(DATA TO EXAMINE):
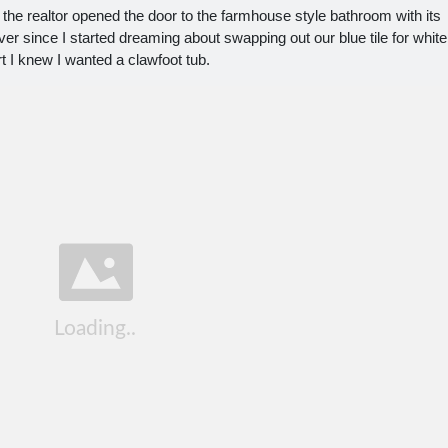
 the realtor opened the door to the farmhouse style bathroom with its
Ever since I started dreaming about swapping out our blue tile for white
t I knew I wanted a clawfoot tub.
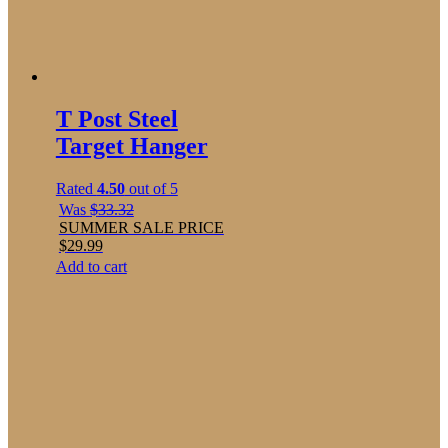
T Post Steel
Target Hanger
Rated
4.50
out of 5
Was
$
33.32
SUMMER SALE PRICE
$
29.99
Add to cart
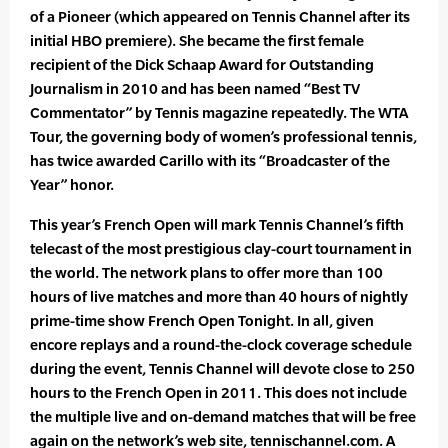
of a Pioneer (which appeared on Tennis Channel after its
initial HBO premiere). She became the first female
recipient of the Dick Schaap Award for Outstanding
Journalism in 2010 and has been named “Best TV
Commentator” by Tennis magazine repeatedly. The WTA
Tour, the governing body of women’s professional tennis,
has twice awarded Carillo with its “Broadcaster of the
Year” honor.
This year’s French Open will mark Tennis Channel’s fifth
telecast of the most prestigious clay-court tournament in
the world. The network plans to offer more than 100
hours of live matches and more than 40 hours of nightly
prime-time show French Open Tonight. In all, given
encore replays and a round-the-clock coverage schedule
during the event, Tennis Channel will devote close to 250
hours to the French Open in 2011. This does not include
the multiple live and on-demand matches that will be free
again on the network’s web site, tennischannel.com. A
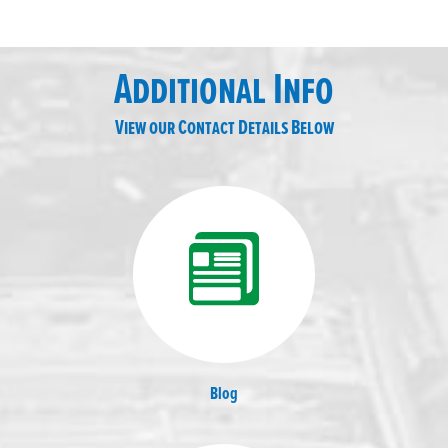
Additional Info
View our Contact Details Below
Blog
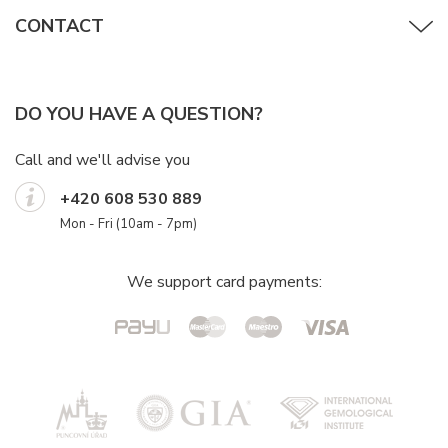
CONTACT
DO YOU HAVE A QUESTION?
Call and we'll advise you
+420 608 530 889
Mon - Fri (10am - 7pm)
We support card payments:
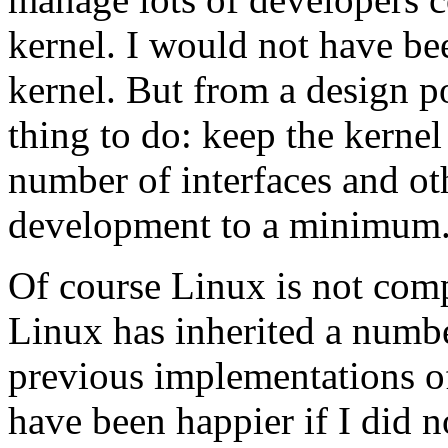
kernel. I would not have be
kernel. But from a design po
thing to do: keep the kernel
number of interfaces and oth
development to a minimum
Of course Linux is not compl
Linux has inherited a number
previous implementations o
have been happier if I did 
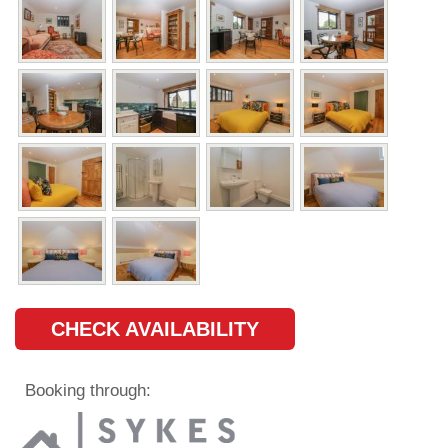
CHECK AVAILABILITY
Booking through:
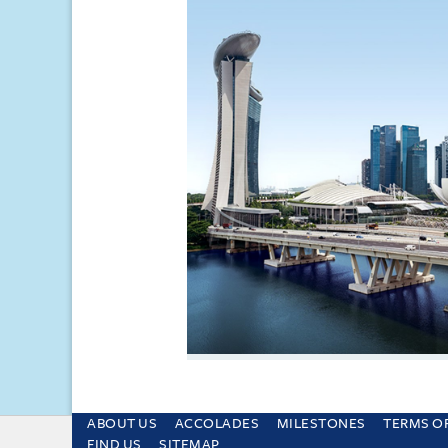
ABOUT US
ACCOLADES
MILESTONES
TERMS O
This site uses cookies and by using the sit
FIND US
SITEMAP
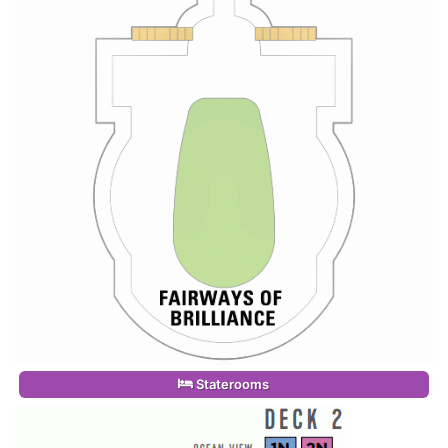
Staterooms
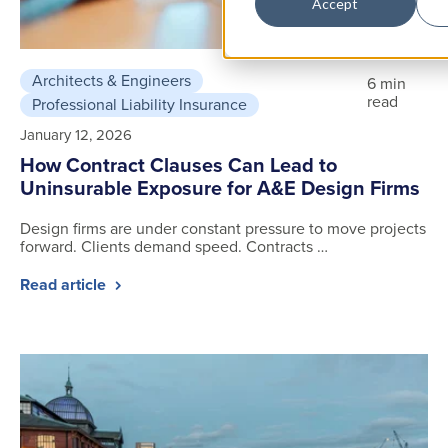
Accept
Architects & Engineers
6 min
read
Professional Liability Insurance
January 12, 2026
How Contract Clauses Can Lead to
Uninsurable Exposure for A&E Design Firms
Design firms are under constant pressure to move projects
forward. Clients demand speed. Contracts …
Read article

(PROMPT): Output the whole listing exactly. Pictures stay out.

(RESPONSE TO THE TASK):
 the realtor opened the door to the farmhouse style bathroom with its
Ever since I started dreaming about swapping out our blue tile for white
t I knew I wanted a clawfoot tub.
T Post Steel
Target Hanger
Rated
4.50
out of 5
Was
$
33.32
SUMMER SALE PRICE
$
29.99
Add to cart
of a Pioneer (which appeared on Tennis Channel after its
initial HBO premiere). She became the first female
recipient of the Dick Schaap Award for Outstanding
Journalism in 2010 and has been named “Best TV
Commentator” by Tennis magazine repeatedly. The WTA
Tour, the governing body of women’s professional tennis,
has twice awarded Carillo with its “Broadcaster of the
Year” honor.
This year’s French Open will mark Tennis Channel’s fifth
telecast of the most prestigious clay-court tournament in
the world. The network plans to offer more than 100
hours of live matches and more than 40 hours of nightly
prime-time show French Open Tonight. In all, given
encore replays and a round-the-clock coverage schedule
during the event, Tennis Channel will devote close to 250
hours to the French Open in 2011. This does not include
the multiple live and on-demand matches that will be free
again on the network’s web site, tennischannel.com. A
Additional Info
View our Contact Details Below
Blog
CONTACT
DO YOU HAVE A QUESTION?
Call and we'll advise you
+420 608 530 889
Mon - Fri (10am - 7pm)
We support card payments:
kernel. I would not have be
kernel. But from a design po
thing to do: keep the kernel
number of interfaces and oth
development to a minimum
Of course Linux is not compl
Linux has inherited a number
previous implementations o
have been happier if I did 
CHECK AVAILABILITY
Booking through:
ABOUT US
ACCOLADES
MILESTONES
TERMS O
This site uses cookies and by using the sit
FIND US
SITEMAP
Staterooms
Accept
Architects & Engineers
6 min
read
Professional Liability Insurance
January 12, 2026
How Contract Clauses Can Lead to
Uninsurable Exposure for A&E Design Firms
Design firms are under constant pressure to move projects
forward. Clients demand speed. Contracts …
Read article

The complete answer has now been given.